Each time my grandmother bore at home her 13 children, her legs spread wide, bruised and bloodied in the narrow bed, her back burning with labor for twenty-two years, my tiny Welsh grandfather played his fiddle as a birth announcement in the cool dark of the family parlor, behind crisp lace curtains hiding their gray mill town.
Charlotte, our Aunt Dot, told us that tale, their oldest girl, whose stories marred the arc of sweet Smith myths formed for family consumption, tales to delight along side my father’s five year sucking at Nannie’s mustard nipple, as she rocked and swayed him to “The Highwayman,” riding that ribbon of moonlight over the purple moor. Or how five Smith boys, a team, shot baskets in the kitchen, until Nannie, tired of weaving among them to punch down her dough, would swat them all and send them away with a “piece,” a hunk of bread slathered with jam.
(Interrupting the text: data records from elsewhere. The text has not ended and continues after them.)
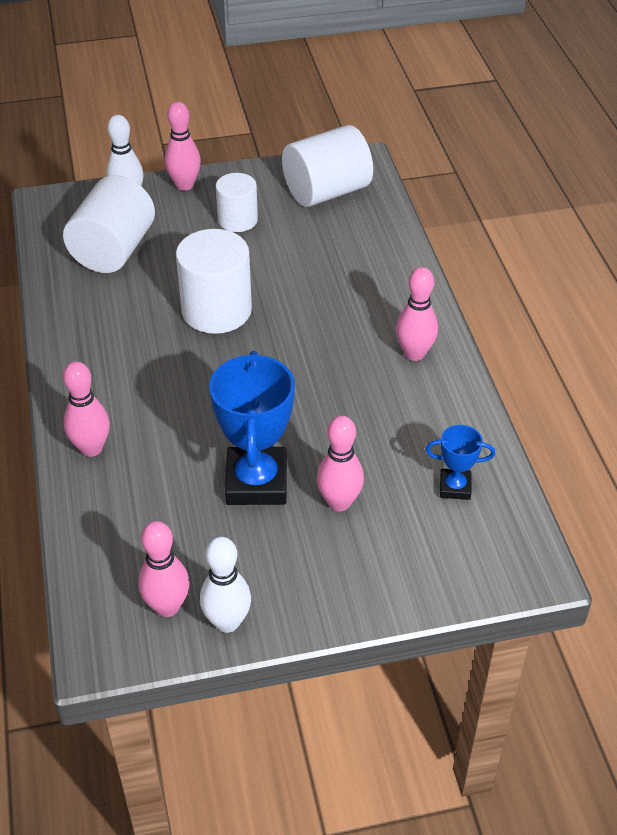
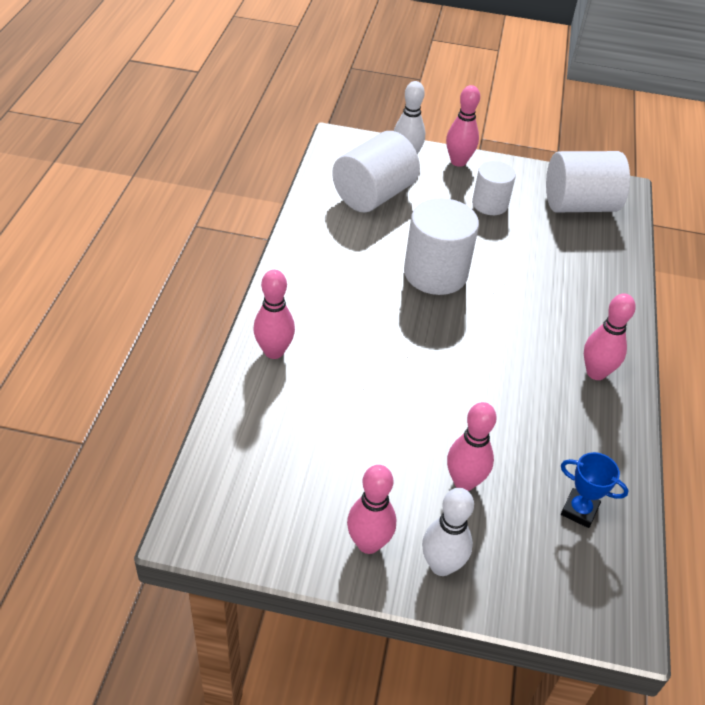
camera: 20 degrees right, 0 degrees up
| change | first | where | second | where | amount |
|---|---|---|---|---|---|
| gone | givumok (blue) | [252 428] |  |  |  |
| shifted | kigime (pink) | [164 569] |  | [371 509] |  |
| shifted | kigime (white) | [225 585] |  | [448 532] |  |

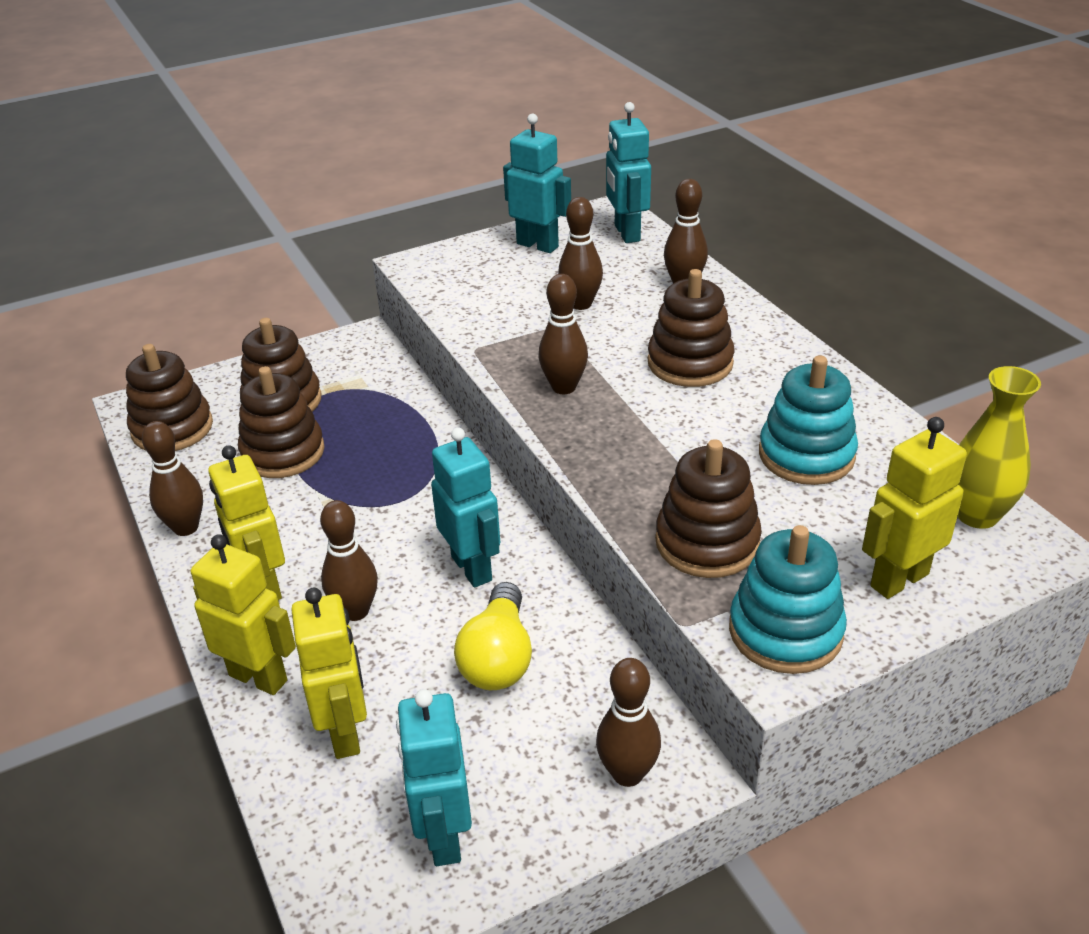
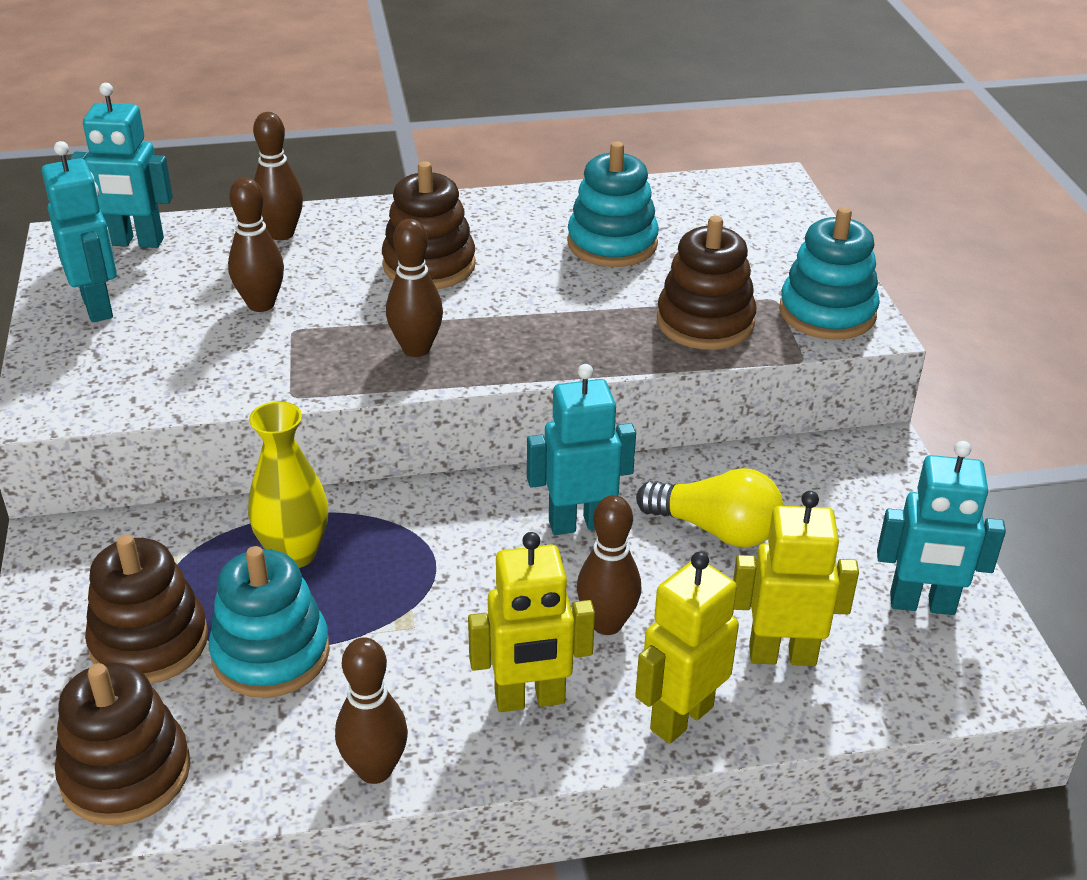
camera: 75 degrees left, 0 degrees up
| change | first | where | second | where | amount |
|---|---|---|---|---|---|
| rotated |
“Sister Janet died of leukemia or pneumonia or we don’t know what at age 21,” the old version goes. Like Nannie’s other still births , Janet refused to live, to join the loving stories, the family verse.
Dot, in her thin house dress and soiled scuffs, her sofa littered with old candy wrappers, her kitchen sink amok, a woman of the 50’s working both “inside and outside the home” at the drugstore to make Christmas for her twins, sixty years later retold Janet’s ending.
Janet the fianceed beauty, the family’s pride, died with her legs spread and bloodied, the fetus hacked from her womb, like a pink, new bud from the family tree. Not a Smith at all, perhaps, but Rhiannon, the Welsh queen, mother of Pryderi, stolen at birth, whose name means simply “loss.”